[Requirement] Can you copy out the text of every row below verbatim, leaving out the pictures?

Text extractions from whole pages
□ □ □ □
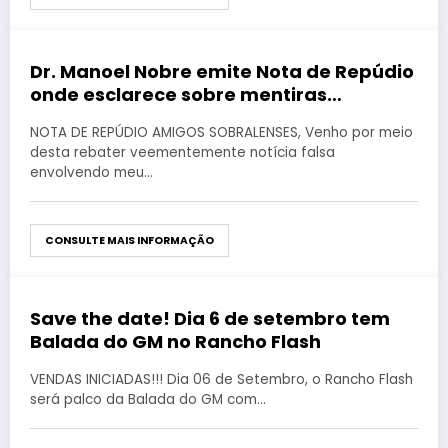
Dr. Manoel Nobre emite Nota de Repúdio
agosto 27, 2019
onde esclarece sobre mentiras
envolvendo seu nome em falsos laudos
NOTA DE REPÚDIO AMIGOS SOBRALENSES, Venho por meio
nas cidades de Sobral e Coreaú
desta rebater veementemente notícia falsa
envolvendo meu…
CONSULTE MAIS INFORMAÇÃO
Save the date! Dia 6 de setembro tem
agosto 27, 2019
Balada do GM no Rancho Flash
VENDAS INICIADAS!!! Dia 06 de Setembro, o Rancho Flash
será palco da Balada do GM com…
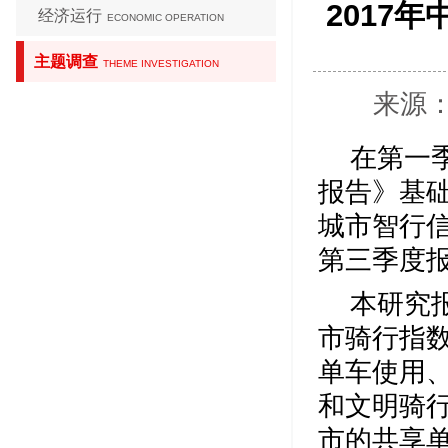
2017
经济运行
ECONOMIC OPERATION
主题调查
THEME INVESTIGATION
来源：
在第一
报告》基础
城市智行
第三季度
本研究
市骑行指
单车使用
和文明骑
市的共享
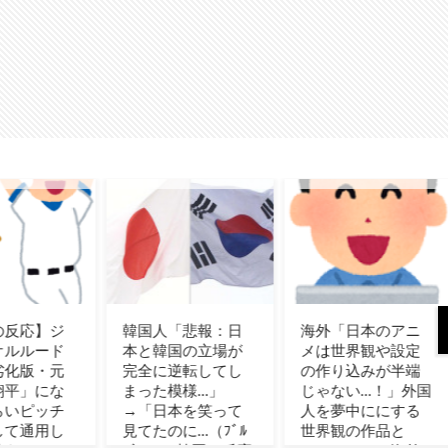
人「悲報：日
海外「日本のアニ
カナダ人「お前ら
韓国の立場が
メは世界観や設定
の国で異性の服を
に逆転してし
の作り込みが半端
着てたらどう思わ
た模様…」
じゃない…！」外国
れる？」
日本を笑って
人を夢中ににする
たのに…（ﾌﾞﾙ
世界観の作品と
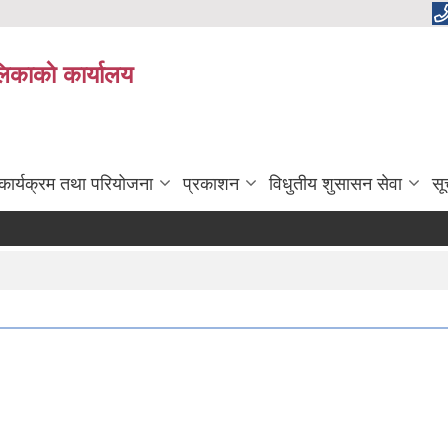
लिकाकाे कार्यालय
कार्यक्रम तथा परियोजना
प्रकाशन
विधुतीय शुसासन सेवा
सू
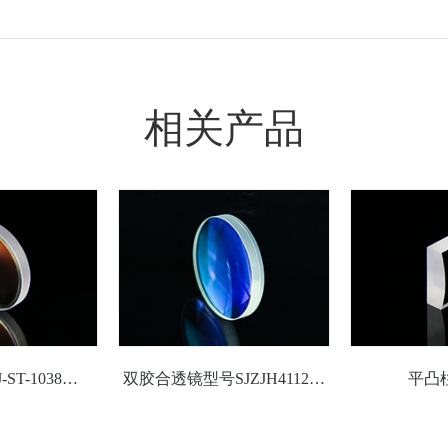
8.77
100
-128.29
3
4.3
3.14
100
-153.55
3
4.1
0.23
100
-204.58
3
3.8
相关产品
5.71
100
-254.58
3
3.7
5.11
250
-303.22
3
3.5
12.49
250
-403.63
3
3.4
26.34
250
-504.04
3
3.3
53.2
500
-1004.03
3
3.2
0.61
200
-104.19
5
12.3
8.29
200
-129.4
5
10.6
双凸透镜型号SJ-ST-1038光学玻璃透镜
双胶合透镜型号SJZJH41120光学玻璃胶合透镜
平凸
5.21
200
-155.08
5.5
9.6
7.42
200
-205.04
5
8.4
□ □ □ □
[Expected output]
Dr. Manoel Nobre emite Nota de Repúdio
agosto 27, 2019
onde esclarece sobre mentiras
envolvendo seu nome em falsos laudos
NOTA DE REPÚDIO AMIGOS SOBRALENSES, Venho por meio
nas cidades de Sobral e Coreaú
desta rebater veementemente notícia falsa
envolvendo meu…
CONSULTE MAIS INFORMAÇÃO
Save the date! Dia 6 de setembro tem
agosto 27, 2019
Balada do GM no Rancho Flash
VENDAS INICIADAS!!! Dia 06 de Setembro, o Rancho Flash
será palco da Balada do GM com…
2017
经济运行
ECONOMIC OPERATION
主题调查
THEME INVESTIGATION
来源：
在第一
报告》基础
城市智行
第三季度
本研究
市骑行指
单车使用
和文明骑
市的共享
人「悲報：日
海外「日本のアニ
カナダ人「お前ら
韓国の立場が
メは世界観や設定
の国で異性の服を
に逆転してし
の作り込みが半端
着てたらどう思わ
た模様…」
じゃない…！」外国
れる？」
日本を笑って
人を夢中ににする
たのに…（ﾌﾞﾙ
世界観の作品と
लिकाकाे कार्यालय
कार्यक्रम तथा परियोजना
प्रकाशन
विधुतीय शुसासन सेवा
सू
8.77
100
-128.29
3
4.3
3.14
100
-153.55
3
4.1
0.23
100
-204.58
3
3.8
相关产品
5.71
100
-254.58
3
3.7
5.11
250
-303.22
3
3.5
12.49
250
-403.63
3
3.4
26.34
250
-504.04
3
3.3
53.2
500
-1004.03
3
3.2
0.61
200
-104.19
5
12.3
8.29
200
-129.4
5
10.6
双凸透镜型号SJ-ST-1038光学玻璃透镜
双胶合透镜型号SJZJH41120光学玻璃胶合透镜
平凸
5.21
200
-155.08
5.5
9.6
7.42
200
-205.04
5
8.4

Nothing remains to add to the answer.